What a waste, that Emmerich didn’t focus on helping audiences to “feel for” the real people behind the Stonewall riots. Eyewitnesses report that black and Latina trans women and lesbians were at the heart of the action. In Stonewall the movie, the first brick is thrown by Danny himself. Real activists like Marsha P. Johnson, Stormé DeLarverie, Ray Castro and Sylvia Rivera are either sidelined or erased entirely; and a fictional cisgender white male becomes the hero of the hour.
As Danny, Jeremy Irvine’s acting is flat. At one point another character jokes that Danny looks like a Ken doll. In fact he does, and shows only slightly more emotional range. As Ray, Johnny Beauchamp does his best with the classic “tragic gay” trope. The finest performance is from Otoja Abit, as Marsha P. Johnson – one of the few real-life activists who shows up in the film.
There are always intersections between systems of oppression and discrimination, but experiencing bigotry of one kind does not immunize against inflicting bigotry on others. A white woman may have experienced sexism but still promote racism. A black man may have experienced racism but still be homophobic. Even within the queer community there have been hierarchies, different political ideologies and prejudices – issues that Stonewall touches on only briefly and superficially. It’s hard to avoid the conclusion that Roland Emmerich told the story of Stonewall not as it was, but through the filter of his own position of privilege. “As a director you have to put yourself in your movies,” he said. “And I’m white and gay.” To be more precise, he is white, gay, cisgender and consciously appealing to straight audiences by making the star of his movie the “right” kind of gay. That’s not just unfortunate, it’s offensive and damaging.

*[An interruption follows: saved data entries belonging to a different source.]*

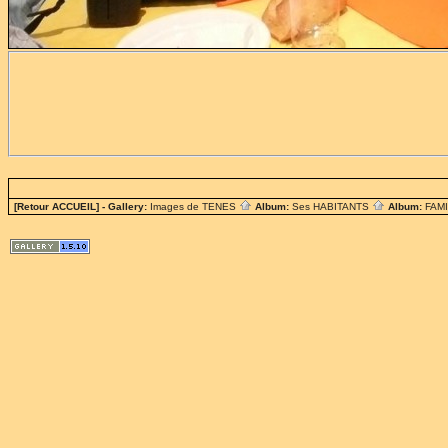
[Retour ACCUEIL]
- Gallery:
Images de TENES
Album:
Ses HABITANTS
Album:
FAM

It’s perhaps worth acknowledging the elephant in this film review. ZekeFilm is a faith-based organization and many of the writers, myself included, are Christians: so are many of the readers of this site. We may not all agree on specific issues, either personal or legal, surrounding gender and sexuality. But what Stonewall could have done, should have done, was help us to empathize with what was behind those riots so many years ago. Why was the time ripe for an uprising that has now spread around the world and has resulted in an overhaul of laws around sex and marriage in this country? Or, in a different and more personal movie, Emmerich could have stirred our compassion for real young people like Danny and Ray who find themselves cast off by their families and struggling to survive simply because of their sexual orientation or gender identity. It still happens, and that really is a problem. But neither of those worthy goals were achieved with this movie. In fact, unless it drives people to try to learn the real stories, Stonewall may do more harm than good to the LGBT community.
Stonewall is a bad movie, however noble Emmerich’s intentions may have been. It suffers the ham-handedness that afflicts many of his films, and it short changes the individuals who really lit the fire of the gay rights movement. It’s not the film they deserve: I still hope that someone else will make that movie.